How Computers Work

How does a computer work?

Many of us own a computer and use one almost every day but never actually stop and think about how does a computer work. The word computer refers to an electronic machine that processes information accepting input and producing some output. Our most common use of the word computer, though, is to describe an electronic device containing a microprocessor. Computers get things done as a result of a combination of hardware, software, input, and output. The CPU, or central processing unit, is where most of the heavy lifting occurs. The CPU is basically a powerful calculator that processes billions of calculations per second. So what is it calculating?

The entire foundation of computers or any digital circuit is binary…the 1s and 0s..1 being a pulse of power and 0 being ground. Let’s start from a simple circuit with a switch. This circuit has two states: if the switch is open no current passes; if it is closed, there is current passing through it. This is called a bit, the simplest unit of information, with two possible values: 0 if open, 1 if closed.

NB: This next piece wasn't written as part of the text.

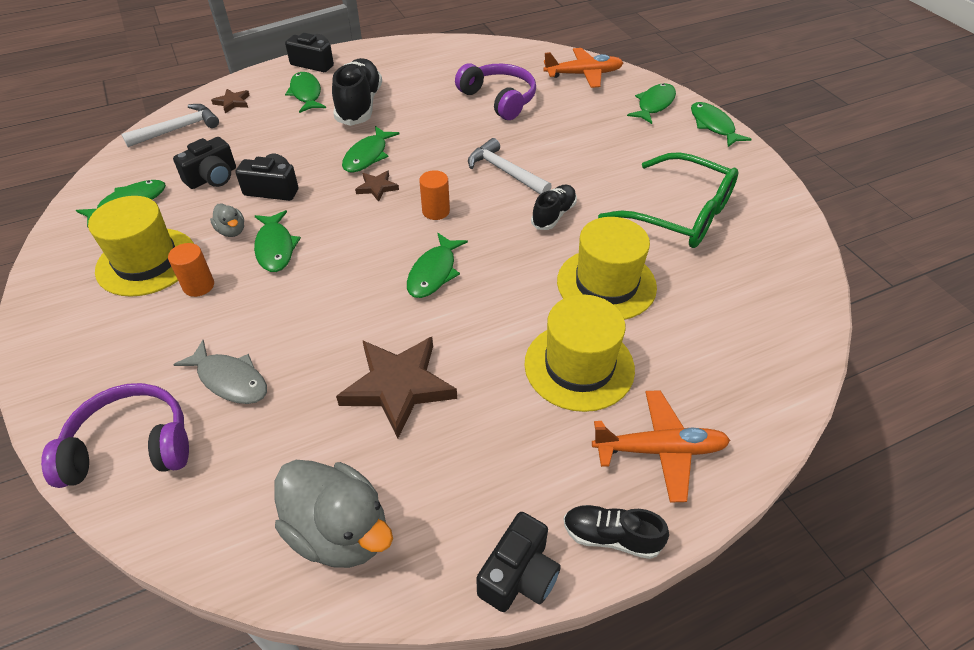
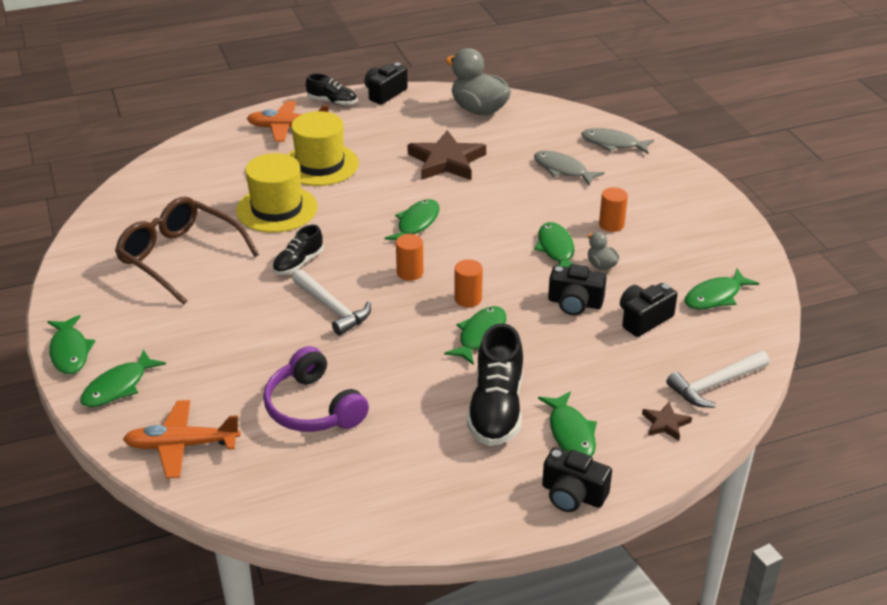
camera: 175 degrees left, 10 degrees down
purple headphones [41,383,189,488] -> grey fish [581,128,654,154]
yellow hat [88,196,194,297] -> none
brown star [355,171,399,202] -> orange cylinder [454,259,483,307]
green glasses [598,152,738,248] -> brown glasses [115,197,259,305]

From this you can string many of them together to equal a number, that can then represent a letter, string multiple letters into words and those words can be instruction code to tell it what to do.

The processor is able to take these 1s and 0s and and perform various calculations of those numbers to perform many complicated tasks as directed by the hardware or software.

These 1s and 0s are stored on the hard drive until they are needed and then they are fetched and put into ram memory. when a program (also residing in ram memory) executes a task it runs those numbers through the cpu to calculate, pass, or manipulate the 1s and 0s in whatever way the code tells it to.

Next time you are using a computer and input a character into word, play a video game or execute a certain task, you can take a moment to recognise that in order for your computer to successfully carry out that said task, billions of calculation per second is being processed in the background. This is truly amazing.